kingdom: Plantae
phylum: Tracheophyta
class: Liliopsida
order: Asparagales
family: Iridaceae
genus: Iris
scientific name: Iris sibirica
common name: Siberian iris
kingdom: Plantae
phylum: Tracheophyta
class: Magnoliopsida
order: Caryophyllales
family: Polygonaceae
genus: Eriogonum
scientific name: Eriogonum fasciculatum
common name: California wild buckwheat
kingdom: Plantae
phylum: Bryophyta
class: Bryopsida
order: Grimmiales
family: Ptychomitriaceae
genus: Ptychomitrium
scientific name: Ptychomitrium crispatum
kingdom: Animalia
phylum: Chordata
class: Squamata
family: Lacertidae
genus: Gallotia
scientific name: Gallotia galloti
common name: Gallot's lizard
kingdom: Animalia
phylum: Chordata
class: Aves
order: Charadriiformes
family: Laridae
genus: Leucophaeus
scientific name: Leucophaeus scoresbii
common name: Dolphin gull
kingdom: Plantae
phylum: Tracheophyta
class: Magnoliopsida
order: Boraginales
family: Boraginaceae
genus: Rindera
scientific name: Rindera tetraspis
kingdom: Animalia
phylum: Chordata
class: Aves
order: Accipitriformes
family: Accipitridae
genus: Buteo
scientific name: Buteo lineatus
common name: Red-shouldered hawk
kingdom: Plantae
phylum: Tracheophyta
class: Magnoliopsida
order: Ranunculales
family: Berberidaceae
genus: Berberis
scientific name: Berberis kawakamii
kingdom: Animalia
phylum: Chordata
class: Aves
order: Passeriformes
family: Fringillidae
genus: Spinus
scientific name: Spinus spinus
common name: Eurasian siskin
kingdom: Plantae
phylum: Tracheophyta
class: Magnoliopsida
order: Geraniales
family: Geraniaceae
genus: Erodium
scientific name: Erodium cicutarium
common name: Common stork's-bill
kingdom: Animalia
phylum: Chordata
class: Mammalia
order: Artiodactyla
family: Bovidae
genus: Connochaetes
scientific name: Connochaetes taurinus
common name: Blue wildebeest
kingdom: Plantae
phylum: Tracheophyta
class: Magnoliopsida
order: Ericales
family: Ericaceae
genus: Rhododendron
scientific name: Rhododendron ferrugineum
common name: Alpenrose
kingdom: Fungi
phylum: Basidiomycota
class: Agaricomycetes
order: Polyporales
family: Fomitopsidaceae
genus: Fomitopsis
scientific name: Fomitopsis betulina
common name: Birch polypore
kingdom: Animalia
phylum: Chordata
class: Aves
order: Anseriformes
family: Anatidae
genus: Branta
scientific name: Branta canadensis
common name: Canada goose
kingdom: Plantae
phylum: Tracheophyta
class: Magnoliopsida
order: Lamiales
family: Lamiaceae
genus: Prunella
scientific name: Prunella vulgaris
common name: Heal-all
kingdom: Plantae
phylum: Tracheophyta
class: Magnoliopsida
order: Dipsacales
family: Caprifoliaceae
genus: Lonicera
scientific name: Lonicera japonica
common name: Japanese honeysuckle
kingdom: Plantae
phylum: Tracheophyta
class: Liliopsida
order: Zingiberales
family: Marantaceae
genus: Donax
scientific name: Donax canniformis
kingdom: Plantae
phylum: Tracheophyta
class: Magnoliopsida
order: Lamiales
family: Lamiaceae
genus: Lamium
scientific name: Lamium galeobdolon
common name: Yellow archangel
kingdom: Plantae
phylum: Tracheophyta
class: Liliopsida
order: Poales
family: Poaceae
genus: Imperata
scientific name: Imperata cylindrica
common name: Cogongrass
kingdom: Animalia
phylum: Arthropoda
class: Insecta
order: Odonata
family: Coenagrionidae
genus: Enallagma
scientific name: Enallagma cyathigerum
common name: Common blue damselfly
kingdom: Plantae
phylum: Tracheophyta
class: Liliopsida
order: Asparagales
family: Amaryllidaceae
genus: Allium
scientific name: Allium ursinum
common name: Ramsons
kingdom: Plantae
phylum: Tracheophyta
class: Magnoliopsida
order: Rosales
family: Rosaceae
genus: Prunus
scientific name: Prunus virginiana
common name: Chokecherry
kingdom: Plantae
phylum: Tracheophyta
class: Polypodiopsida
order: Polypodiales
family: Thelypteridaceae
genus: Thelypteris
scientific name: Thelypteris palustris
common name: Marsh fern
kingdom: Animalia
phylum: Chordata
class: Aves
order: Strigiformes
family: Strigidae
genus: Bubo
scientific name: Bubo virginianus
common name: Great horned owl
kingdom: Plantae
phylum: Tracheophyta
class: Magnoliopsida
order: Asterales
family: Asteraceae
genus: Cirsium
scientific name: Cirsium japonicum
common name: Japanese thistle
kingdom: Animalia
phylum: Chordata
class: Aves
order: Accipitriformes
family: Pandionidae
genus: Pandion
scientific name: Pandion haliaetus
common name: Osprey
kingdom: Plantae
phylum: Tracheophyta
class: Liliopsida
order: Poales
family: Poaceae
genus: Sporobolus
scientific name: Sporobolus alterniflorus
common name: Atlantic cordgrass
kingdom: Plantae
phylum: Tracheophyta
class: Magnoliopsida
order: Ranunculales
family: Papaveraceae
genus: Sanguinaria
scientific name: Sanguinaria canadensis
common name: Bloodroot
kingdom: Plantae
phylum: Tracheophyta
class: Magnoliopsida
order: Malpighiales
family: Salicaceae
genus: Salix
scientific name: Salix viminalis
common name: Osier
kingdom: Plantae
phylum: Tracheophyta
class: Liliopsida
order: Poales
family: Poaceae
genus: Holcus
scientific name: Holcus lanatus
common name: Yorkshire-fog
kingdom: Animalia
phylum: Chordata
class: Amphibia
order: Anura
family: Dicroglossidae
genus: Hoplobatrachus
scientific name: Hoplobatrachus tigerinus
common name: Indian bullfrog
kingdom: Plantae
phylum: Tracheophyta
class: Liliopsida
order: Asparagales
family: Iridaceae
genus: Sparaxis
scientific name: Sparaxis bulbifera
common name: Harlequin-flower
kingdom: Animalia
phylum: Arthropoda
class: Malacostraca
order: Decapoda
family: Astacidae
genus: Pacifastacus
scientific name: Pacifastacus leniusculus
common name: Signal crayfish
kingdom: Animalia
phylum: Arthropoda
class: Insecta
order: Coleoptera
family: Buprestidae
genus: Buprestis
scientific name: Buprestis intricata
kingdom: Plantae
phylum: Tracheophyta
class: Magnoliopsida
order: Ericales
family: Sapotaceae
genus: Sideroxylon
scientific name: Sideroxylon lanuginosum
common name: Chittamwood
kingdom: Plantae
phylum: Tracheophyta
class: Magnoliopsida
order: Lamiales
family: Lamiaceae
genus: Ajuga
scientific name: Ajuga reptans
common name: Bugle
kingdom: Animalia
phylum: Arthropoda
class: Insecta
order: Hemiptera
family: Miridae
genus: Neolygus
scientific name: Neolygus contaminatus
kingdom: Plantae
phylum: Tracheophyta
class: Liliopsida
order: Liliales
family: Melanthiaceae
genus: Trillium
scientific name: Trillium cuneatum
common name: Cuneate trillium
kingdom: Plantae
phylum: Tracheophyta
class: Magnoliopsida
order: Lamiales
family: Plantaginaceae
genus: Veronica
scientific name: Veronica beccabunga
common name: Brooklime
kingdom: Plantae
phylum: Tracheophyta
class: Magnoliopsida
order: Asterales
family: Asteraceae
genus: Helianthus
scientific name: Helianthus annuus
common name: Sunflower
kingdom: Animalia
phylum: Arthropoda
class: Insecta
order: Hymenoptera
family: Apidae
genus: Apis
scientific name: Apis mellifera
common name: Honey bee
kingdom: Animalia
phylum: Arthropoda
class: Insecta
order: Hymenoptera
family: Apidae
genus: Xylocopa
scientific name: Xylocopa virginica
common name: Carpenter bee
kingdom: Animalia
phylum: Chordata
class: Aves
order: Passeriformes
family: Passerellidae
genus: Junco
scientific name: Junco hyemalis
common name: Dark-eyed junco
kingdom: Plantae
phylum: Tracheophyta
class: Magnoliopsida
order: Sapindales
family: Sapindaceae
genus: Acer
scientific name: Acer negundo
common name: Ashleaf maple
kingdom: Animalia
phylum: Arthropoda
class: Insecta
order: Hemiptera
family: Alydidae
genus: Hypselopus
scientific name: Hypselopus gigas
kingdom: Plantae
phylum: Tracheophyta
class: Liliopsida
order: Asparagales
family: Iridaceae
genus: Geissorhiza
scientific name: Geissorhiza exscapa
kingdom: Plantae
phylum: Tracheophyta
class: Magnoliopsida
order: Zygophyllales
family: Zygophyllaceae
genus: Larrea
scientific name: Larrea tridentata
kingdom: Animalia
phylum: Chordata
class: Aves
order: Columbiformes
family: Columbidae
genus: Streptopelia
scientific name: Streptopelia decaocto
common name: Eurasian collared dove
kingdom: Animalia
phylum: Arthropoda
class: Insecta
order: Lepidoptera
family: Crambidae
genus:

——

= WHAT YOU ARE ASKED TO DO =
Starting at the line that contains "scientific name: Streptopelia decaocto" and ending at the final line, format these lines as a numbered list, skipping any blank lines.

= REPLY =
1. scientific name: Streptopelia decaocto
2. common name: Eurasian collared dove
3. kingdom: Animalia
4. phylum: Arthropoda
5. class: Insecta
6. order: Lepidoptera
7. family: Crambidae
8. genus:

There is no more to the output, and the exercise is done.